Work to complete ->
Starting at the line with "CTL_RegWriteE <= 0;" and going on through the line with "CTL_RegWriteW <= CTL_RegWriteM;", reproduce each line in the records below exactly and nothing more.

Exercise inputs Block Start

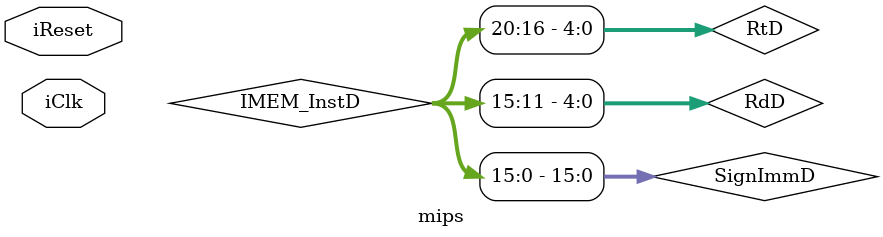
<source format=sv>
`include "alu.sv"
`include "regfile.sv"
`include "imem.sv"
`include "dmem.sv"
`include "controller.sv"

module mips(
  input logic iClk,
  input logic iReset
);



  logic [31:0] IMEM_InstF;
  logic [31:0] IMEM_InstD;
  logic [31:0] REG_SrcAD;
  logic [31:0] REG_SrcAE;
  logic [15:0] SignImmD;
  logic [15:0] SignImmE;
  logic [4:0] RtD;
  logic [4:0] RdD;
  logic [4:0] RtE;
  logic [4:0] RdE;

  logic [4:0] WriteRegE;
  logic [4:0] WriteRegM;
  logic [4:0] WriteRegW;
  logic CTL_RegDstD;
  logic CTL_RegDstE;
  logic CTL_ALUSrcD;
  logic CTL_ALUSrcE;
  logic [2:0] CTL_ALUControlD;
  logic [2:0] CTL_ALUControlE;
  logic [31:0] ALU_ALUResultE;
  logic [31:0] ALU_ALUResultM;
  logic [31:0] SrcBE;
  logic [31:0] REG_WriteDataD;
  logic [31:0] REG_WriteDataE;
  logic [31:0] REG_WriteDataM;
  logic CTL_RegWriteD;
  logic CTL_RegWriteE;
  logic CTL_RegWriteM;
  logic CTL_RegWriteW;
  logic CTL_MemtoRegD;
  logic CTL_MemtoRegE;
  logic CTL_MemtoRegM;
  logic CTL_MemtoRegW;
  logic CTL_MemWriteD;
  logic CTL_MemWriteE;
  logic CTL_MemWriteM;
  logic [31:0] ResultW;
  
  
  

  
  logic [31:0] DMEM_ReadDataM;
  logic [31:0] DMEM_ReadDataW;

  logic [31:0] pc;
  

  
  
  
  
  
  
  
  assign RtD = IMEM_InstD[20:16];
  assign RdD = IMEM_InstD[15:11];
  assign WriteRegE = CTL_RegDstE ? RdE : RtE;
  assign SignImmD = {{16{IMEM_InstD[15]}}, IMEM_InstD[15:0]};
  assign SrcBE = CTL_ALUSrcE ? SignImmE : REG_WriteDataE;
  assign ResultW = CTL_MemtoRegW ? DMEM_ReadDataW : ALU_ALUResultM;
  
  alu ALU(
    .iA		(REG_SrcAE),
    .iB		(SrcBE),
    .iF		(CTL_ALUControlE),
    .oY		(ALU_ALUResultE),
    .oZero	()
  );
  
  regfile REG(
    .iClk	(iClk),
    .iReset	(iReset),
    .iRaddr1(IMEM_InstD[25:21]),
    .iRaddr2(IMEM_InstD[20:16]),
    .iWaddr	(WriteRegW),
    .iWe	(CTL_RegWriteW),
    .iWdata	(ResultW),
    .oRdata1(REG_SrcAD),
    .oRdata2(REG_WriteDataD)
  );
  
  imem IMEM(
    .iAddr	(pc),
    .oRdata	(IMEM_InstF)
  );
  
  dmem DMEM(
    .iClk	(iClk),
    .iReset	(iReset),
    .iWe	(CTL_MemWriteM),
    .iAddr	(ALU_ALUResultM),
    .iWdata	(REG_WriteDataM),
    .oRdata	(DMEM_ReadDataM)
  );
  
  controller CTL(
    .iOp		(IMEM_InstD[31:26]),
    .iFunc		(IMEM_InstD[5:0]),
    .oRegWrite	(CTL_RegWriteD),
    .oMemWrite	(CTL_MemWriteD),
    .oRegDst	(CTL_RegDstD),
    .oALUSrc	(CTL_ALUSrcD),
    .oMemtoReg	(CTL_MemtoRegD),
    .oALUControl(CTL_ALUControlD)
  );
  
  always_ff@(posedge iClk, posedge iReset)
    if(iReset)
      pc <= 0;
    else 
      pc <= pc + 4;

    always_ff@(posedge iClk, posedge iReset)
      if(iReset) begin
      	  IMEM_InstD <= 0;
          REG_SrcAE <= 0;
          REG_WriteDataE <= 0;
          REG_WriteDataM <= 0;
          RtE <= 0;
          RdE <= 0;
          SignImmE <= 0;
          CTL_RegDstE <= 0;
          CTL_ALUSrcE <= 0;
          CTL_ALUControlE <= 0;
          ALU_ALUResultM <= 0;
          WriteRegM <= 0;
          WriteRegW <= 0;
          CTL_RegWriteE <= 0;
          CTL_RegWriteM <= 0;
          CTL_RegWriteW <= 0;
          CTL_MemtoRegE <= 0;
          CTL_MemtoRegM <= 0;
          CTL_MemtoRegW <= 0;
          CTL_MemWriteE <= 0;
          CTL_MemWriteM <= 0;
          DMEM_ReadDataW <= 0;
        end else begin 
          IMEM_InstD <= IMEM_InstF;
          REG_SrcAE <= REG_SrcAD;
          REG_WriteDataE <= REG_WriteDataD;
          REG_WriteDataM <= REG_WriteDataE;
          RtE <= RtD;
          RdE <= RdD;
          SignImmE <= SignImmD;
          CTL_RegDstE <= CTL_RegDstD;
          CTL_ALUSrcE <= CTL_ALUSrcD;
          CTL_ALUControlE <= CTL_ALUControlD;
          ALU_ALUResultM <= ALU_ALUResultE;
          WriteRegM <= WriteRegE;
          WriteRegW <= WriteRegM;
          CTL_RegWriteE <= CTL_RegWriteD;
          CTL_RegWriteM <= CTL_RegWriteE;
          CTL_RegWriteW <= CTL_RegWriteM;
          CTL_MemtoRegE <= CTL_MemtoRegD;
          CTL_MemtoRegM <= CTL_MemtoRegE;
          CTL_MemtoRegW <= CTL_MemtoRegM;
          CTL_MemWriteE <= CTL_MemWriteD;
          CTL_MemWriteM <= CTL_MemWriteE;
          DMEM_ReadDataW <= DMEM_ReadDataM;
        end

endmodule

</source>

Exercise inputs Block End

Response to this task ->
          CTL_RegWriteE <= 0;
          CTL_RegWriteM <= 0;
          CTL_RegWriteW <= 0;
          CTL_MemtoRegE <= 0;
          CTL_MemtoRegM <= 0;
          CTL_MemtoRegW <= 0;
          CTL_MemWriteE <= 0;
          CTL_MemWriteM <= 0;
          DMEM_ReadDataW <= 0;
        end else begin 
          IMEM_InstD <= IMEM_InstF;
          REG_SrcAE <= REG_SrcAD;
          REG_WriteDataE <= REG_WriteDataD;
          REG_WriteDataM <= REG_WriteDataE;
          RtE <= RtD;
          RdE <= RdD;
          SignImmE <= SignImmD;
          CTL_RegDstE <= CTL_RegDstD;
          CTL_ALUSrcE <= CTL_ALUSrcD;
          CTL_ALUControlE <= CTL_ALUControlD;
          ALU_ALUResultM <= ALU_ALUResultE;
          WriteRegM <= WriteRegE;
          WriteRegW <= WriteRegM;
          CTL_RegWriteE <= CTL_RegWriteD;
          CTL_RegWriteM <= CTL_RegWriteE;
          CTL_RegWriteW <= CTL_RegWriteM;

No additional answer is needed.